+++ Texte cité +++
La voix et les mains – terreur à Jérusalem

Ésaü était fatigué. Il venait de commettre son premier meurtre. Prendre une âme avait épuisé la sienne. Il se sentait vulnérable. Il lui fallait se restaurer à tout prix. Il vit son frère Jacob qui préparait un plat de lentilles, le plat du deuil de leur grand-père Abraham qui était décédé ce jour-là. Mais ces considérations étaient loin d’Ésaü. Manger, manger vite. Il vendit son droit d’ainesse à Jacob pour ce plat de lentilles.

Des années et des centaines de meurtres plus tard, Ésaü part chasser de quoi contenter son père, Isaac, afin que celui-ci lui transmette le pouvoir de bénédiction qu’il reçut lui-même d’Abraham. Isaac ne sait pas qu’Ésaü a renoncé à son privilège d’aîné au profit de son frère, mais surtout il ne conçoit pas que Jacob, Jacob le spirituel, le saint, puisse mener à bien la mission du Judaïsme de transformer la matière du monde. Ésaü, l’homme de la terre, malgré sa compromission dans les poursuites matérialistes, était assurément le seul à même d’y parvenir.
+++ Matériel +++
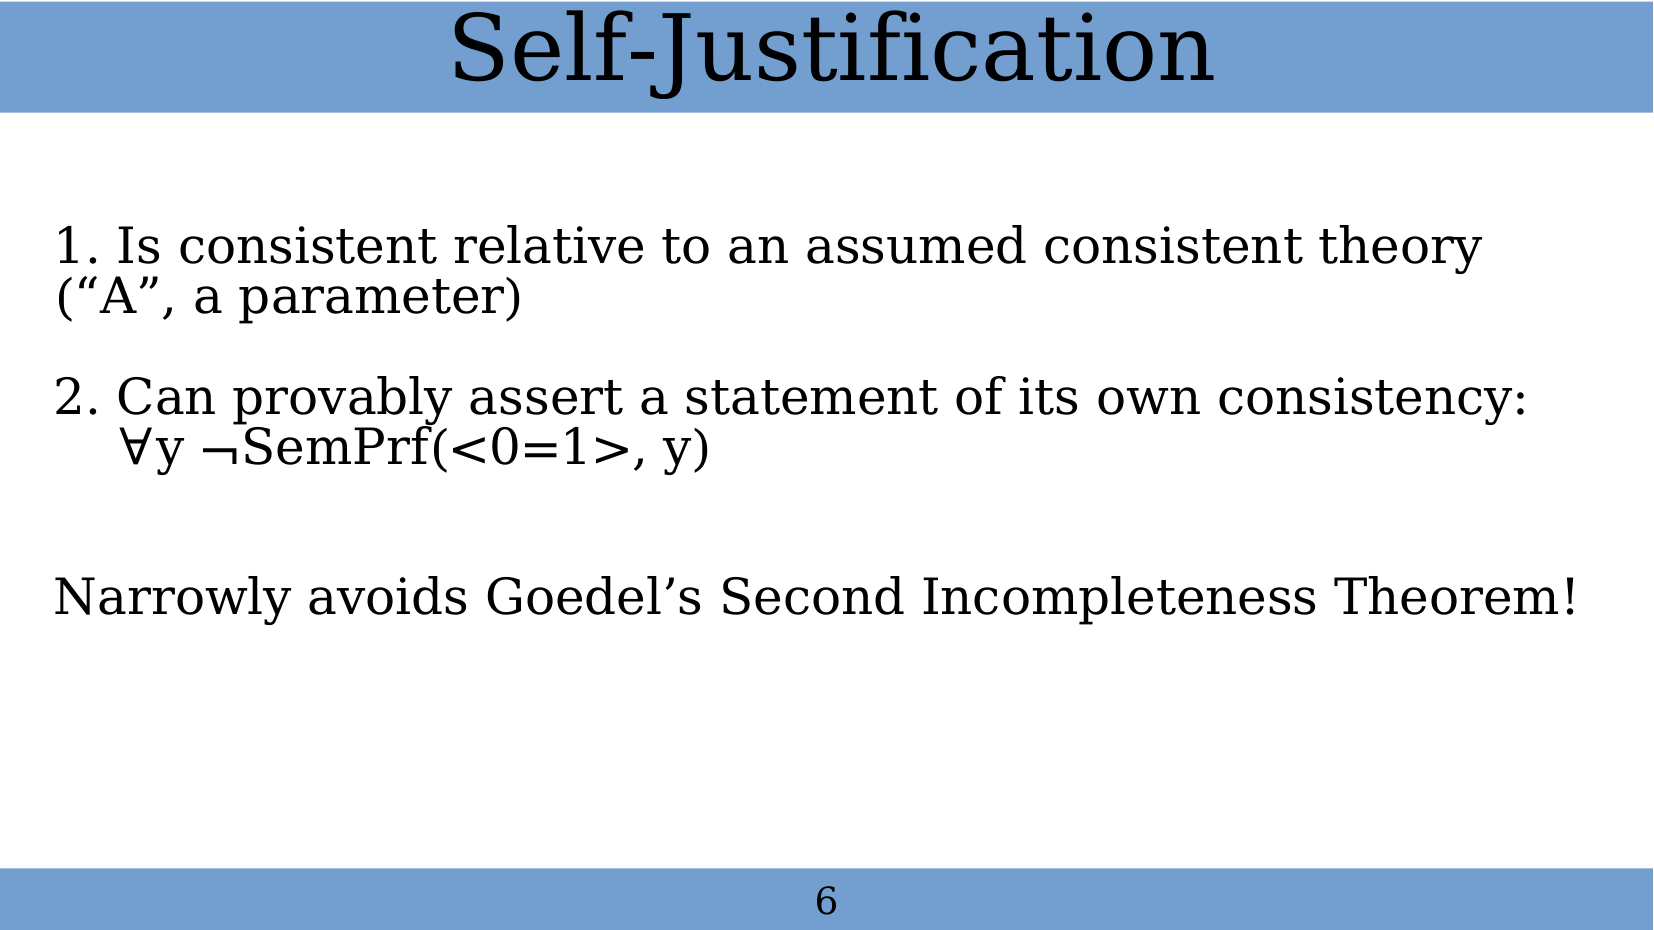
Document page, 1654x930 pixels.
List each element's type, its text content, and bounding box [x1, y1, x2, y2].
+++
== Exercice 1 ==
Relevez toutes les personnes désignées par leur nom dans le texte sur Ésaü et Jacob.
== Exercice 2 ==
Recopiez, dans le texte sur Ésaü et Jacob, le passage qui s'ouvre sur les mots « Ésaü était fatigué. » et se clôt sur « plat de lentilles. ».

== Corrigé 1 ==
Ésaü, Jacob, Abraham, Isaac

== Corrigé 2 ==
Ésaü était fatigué. Il venait de commettre son premier meurtre. Prendre une âme avait épuisé la sienne. Il se sentait vulnérable. Il lui fallait se restaurer à tout prix. Il vit son frère Jacob qui préparait un plat de lentilles, le plat du deuil de leur grand-père Abraham qui était décédé ce jour-là. Mais ces considérations étaient loin d’Ésaü. Manger, manger vite. Il vendit son droit d’ainesse à Jacob pour ce plat de lentilles.